Police are focused on determining the identity of a female torso recovered from the lower Niagara River in Niagara Falls, Ont., near the Rainbow Bridge on Wednesday.
A preliminary autopsy has determined that the woman, of Caucasian descent and between 20 and 40 years old, was the victim of a homicide. Police won’t release cause of death until autopsy results are complete.
Inspector Jim McCaffery of the Niagara Regional Police told reporters on Friday that police are currently investigating a number of tips, but urged members of the public to come forward with any information that might identify the woman or her killer.
The remains were spotted floating in the fast-moving water of the lower Niagara River at 2 p.m. on August 29. A passerby alerted Niagara Parks Police Service, and a torso without limbs or a head was removed.
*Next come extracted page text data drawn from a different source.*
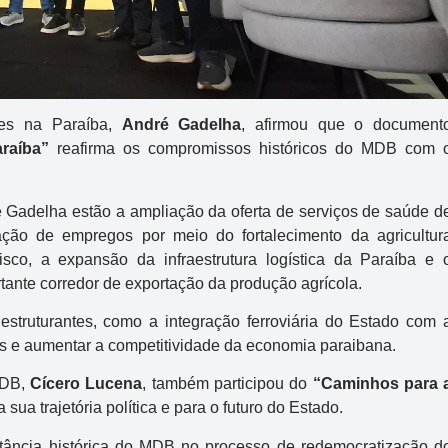
ães na Paraíba,
André Gadelha
, afirmou que o document
raíba”
reafirma os compromissos históricos do MDB com 
é Gadelha estão a ampliação da oferta de serviços de saúde d
Mega-Sena
ação de empregos por meio do fortalecimento da agricultur
co, a expansão da infraestrutura logística da Paraíba e 
Concurso 3040
tante corredor de exportação da produção agrícola.
2
03
16
24
30
49
54
struturantes, como a integração ferroviária do Estado com 
cos e aumentar a competitividade da economia paraibana.
Data:
04/08/2026
MDB,
Cícero Lucena
, também participou do
“Caminhos para 
Acumulou:
Sim
sua trajetória política e para o futuro do Estado.
Próximo concurso:
3041
rtância histórica do MDB no processo de redemocratização d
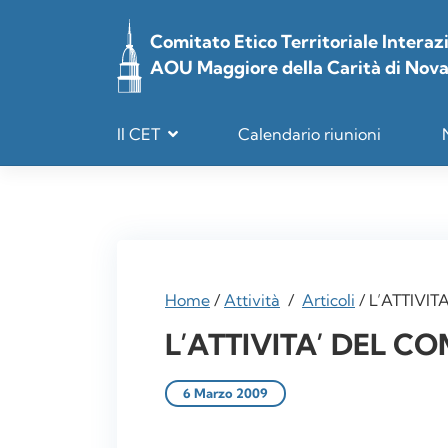
Vai
al
Comitato Etico Territoriale Interaz
contenuto
AOU Maggiore della Carità di Nov
Il CET
Calendario riunioni
Home
/
Attività
/
Articoli
/
L’ATTIVI
L’ATTIVITA’ DEL C
6 Marzo 2009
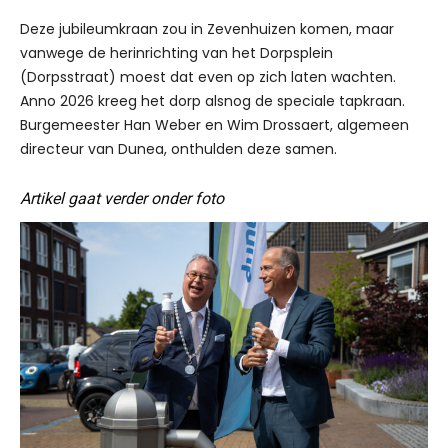
Deze jubileumkraan zou in Zevenhuizen komen, maar
vanwege de herinrichting van het Dorpsplein
(Dorpsstraat) moest dat even op zich laten wachten.
Anno 2026 kreeg het dorp alsnog de speciale tapkraan.
Burgemeester Han Weber en Wim Drossaert, algemeen
directeur van Dunea, onthulden deze samen.
Artikel gaat verder onder foto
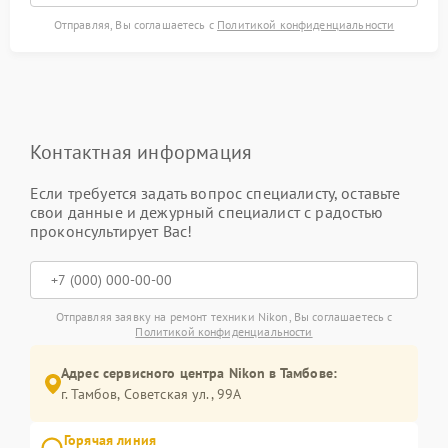
Отправляя, Вы соглашаетесь с
Политикой конфиденциальности
Контактная информация
Если требуется задать вопрос специалисту, оставьте
свои данные и дежурный специалист с радостью
проконсультирует Вас!
Отправляя заявку на ремонт техники Nikon, Вы соглашаетесь с
Политикой конфиденциальности
Адрес сервисного центра Nikon в Тамбове:
г. Тамбов, Советская ул., 99А
Горячая линия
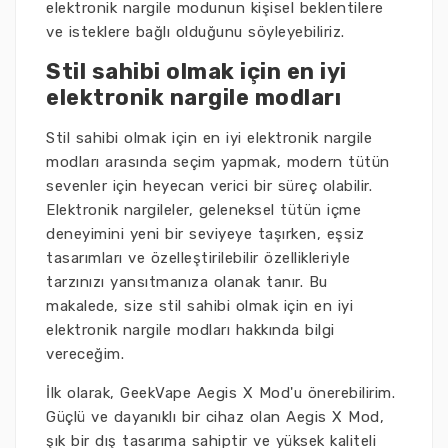
elektronik nargile modunun kişisel beklentilere
ve isteklere bağlı olduğunu söyleyebiliriz.
Stil sahibi olmak için en iyi
elektronik nargile modları
Stil sahibi olmak için en iyi elektronik nargile
modları arasında seçim yapmak, modern tütün
sevenler için heyecan verici bir süreç olabilir.
Elektronik nargileler, geleneksel tütün içme
deneyimini yeni bir seviyeye taşırken, eşsiz
tasarımları ve özelleştirilebilir özellikleriyle
tarzınızı yansıtmanıza olanak tanır. Bu
makalede, size stil sahibi olmak için en iyi
elektronik nargile modları hakkında bilgi
vereceğim.
İlk olarak, GeekVape Aegis X Mod'u önerebilirim.
Güçlü ve dayanıklı bir cihaz olan Aegis X Mod,
şık bir dış tasarıma sahiptir ve yüksek kaliteli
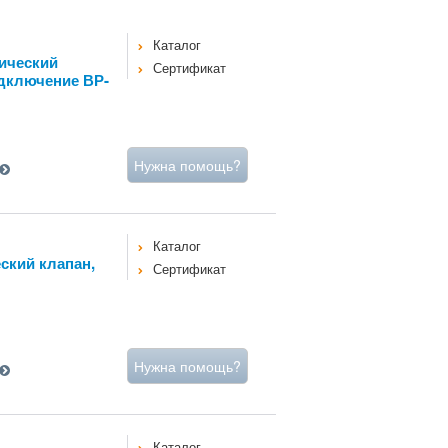
Каталог
ический
Сертификат
одключение ВР-
Нужна помощь?
Каталог
ский клапан,
Сертификат
Нужна помощь?
Каталог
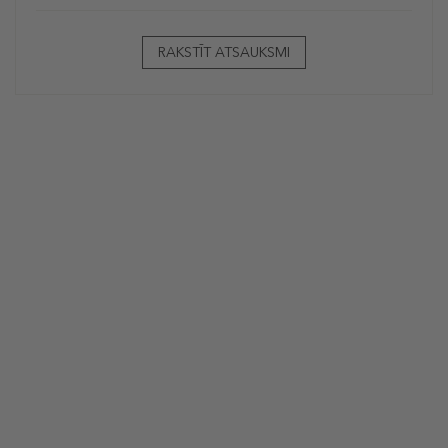
RAKSTĪT ATSAUKSMI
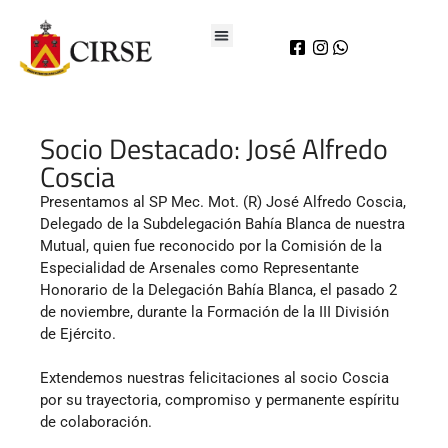
Socio Destacado: José Alfredo
Coscia
Presentamos al SP Mec. Mot. (R) José Alfredo Coscia,
Delegado de la Subdelegación Bahía Blanca de nuestra
Mutual, quien fue reconocido por la Comisión de la
Especialidad de Arsenales como Representante
Honorario de la Delegación Bahía Blanca, el pasado 2
de noviembre, durante la Formación de la III División
de Ejército.
Extendemos nuestras felicitaciones al socio Coscia
por su trayectoria, compromiso y permanente espíritu
de colaboración.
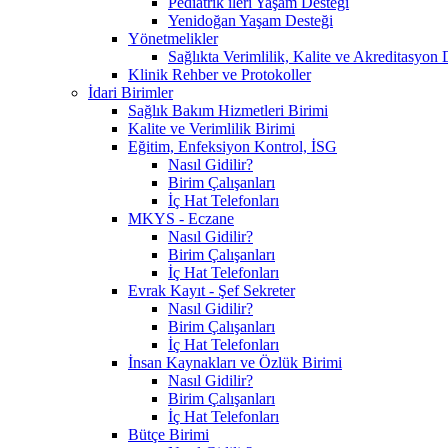
Pediatrik ileri Yaşam Desteği
Yenidoğan Yaşam Desteği
Yönetmelikler
Sağlıkta Verimlilik, Kalite ve Akreditasyon 
Klinik Rehber ve Protokoller
İdari Birimler
Sağlık Bakım Hizmetleri Birimi
Kalite ve Verimlilik Birimi
Eğitim, Enfeksiyon Kontrol, İSG
Nasıl Gidilir?
Birim Çalışanları
İç Hat Telefonları
MKYS - Eczane
Nasıl Gidilir?
Birim Çalışanları
İç Hat Telefonları
Evrak Kayıt - Şef Sekreter
Nasıl Gidilir?
Birim Çalışanları
İç Hat Telefonları
İnsan Kaynakları ve Özlük Birimi
Nasıl Gidilir?
Birim Çalışanları
İç Hat Telefonları
Bütçe Birimi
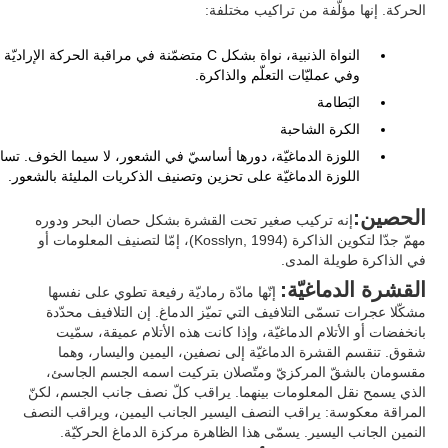
الحركة. إنها مؤلّفة من تراكيب مختلفة:
النواة الذنبية، نواة بشكل C متضمّنة في مراقبة الحركة الإراديّة
وفي عمليّات التعلّم والذاكرة.
البَطامة
الكرة الشاحبة
اللوزة الدماغيّة، دورها أساسيّ في الشعور، لا سيما الخوف. تسا
اللوزة الدماغيّة على تحزين وتصنيف الذكريات المليئة بالشعور.
الحصين:
إنه تركيب صغير تحت القشرة بشكل حصان البحر ودوره
مهمّ جدّا لتكوين الذاكرة (Kosslyn, 1994)، إمّا لتصنيف المعلومات أو
في الذاكرة طويلة المدى.
القشرة الدماغيّة:
إنّها مادّة رماديّة رفيعة تطوي على نفسها
مشكّلا عجرات تسمّى التلافيف التي تميّز الدماغ. إن التلافيف محدّدة
بانخفضات أو الأتلام الدماغيّة، وإذا كانت هذه الأتلام عميقة، سمّيت
شقوق. تنقسم القشرة الدماغيّة إلى نصفين، اليمين واليسار، وهما
مقسومان بالشقّ المركزيّ ومتّصلان بتركيت اسمه الجسم الجاسئ،
الذي يسمح نقل المعلومات بينهما. يراقب كلّ نصف جانب الجسم، لكنّ
المراقة معكوسة: يراقب النصف اليسير الجانب اليمين، ويراقب النصف
النمين الجانب اليسير. يسمّى هذا الظاهرة مركزة الدماغ الحركيّة.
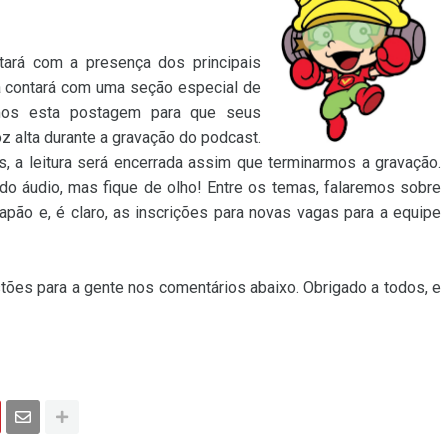
tará com a presença dos principais
 contará com uma seção especial de
iamos esta postagem para que seus
z alta durante a gravação do podcast.
s, a leitura será encerrada assim que terminarmos a gravação.
 do áudio, mas fique de olho! Entre os temas, falaremos sobre
pão e, é claro, as inscrições para novas vagas para a equipe
tões para a gente nos comentários abaixo. Obrigado a todos, e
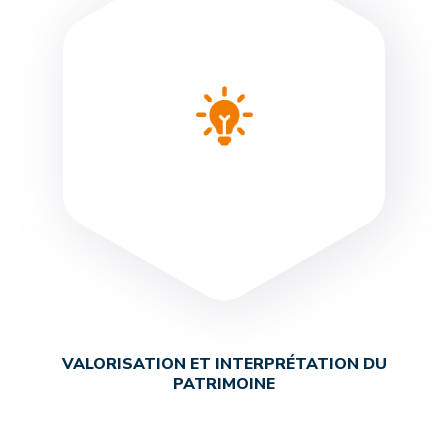
VALORISATION ET INTERPRÉTATION DU
PATRIMOINE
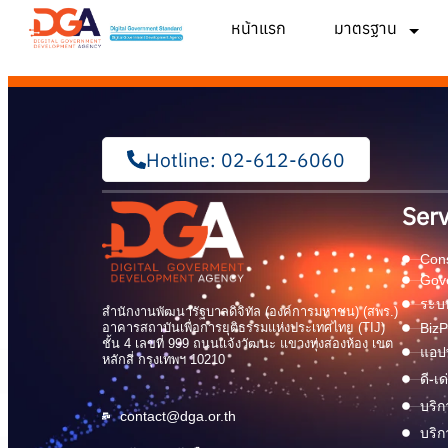
หน้าแรก
มาตรฐาน
Hotline: 02-612-6060
Serv
Cons
Gov
ระบบ
สำนักงานพัฒนารัฐบาลดิจิทัล (องค์การมหาชน) (สพร.)
อาคารสถาบันเพื่อการยุติธรรมแห่งประเทศไทย (TIJ)
BizP
ชั้น 4 เลขที่ 999 ถนนแจ้งวัฒนะ แขวงทุ่งสองห้อง เขต
แอปพ
หลักสี่ กรุงเทพฯ 10210
ดี-เ
บริก
contact@dga.or.th
บริก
The preliminary post-mortem indicated the woman had a pierced navel without jewellery and at least one caesarean section scar.
The body may have been in the water for anywhere from four to 10 days.
An emergency task unit, marine unit and the Niagara Parks Police high angle river team were being called on to search for the rest of the woman’s remains, McCaffery said.
“We’ve alerted our policing partners to review their case files and forward them to us,” said Inspector McCaffery, which includes services in Toronto, Durham region, Halton and even New York state.
Despite an investigation of the immediate area where the body was found, Inspector McCaffery said it was impossible to determine if the body originated from the Canada or American side of the Niagara River at this time.
Investigators and forensic experts have also confirmed that the torso is not related to the Peel police investigation involving the slaying of Toronto woman Liu Guanghua.
Ms. Liu’s body parts – but not her torso – were found earlier this month west of Toronto in Mississauga and near her home in east-end Toronto.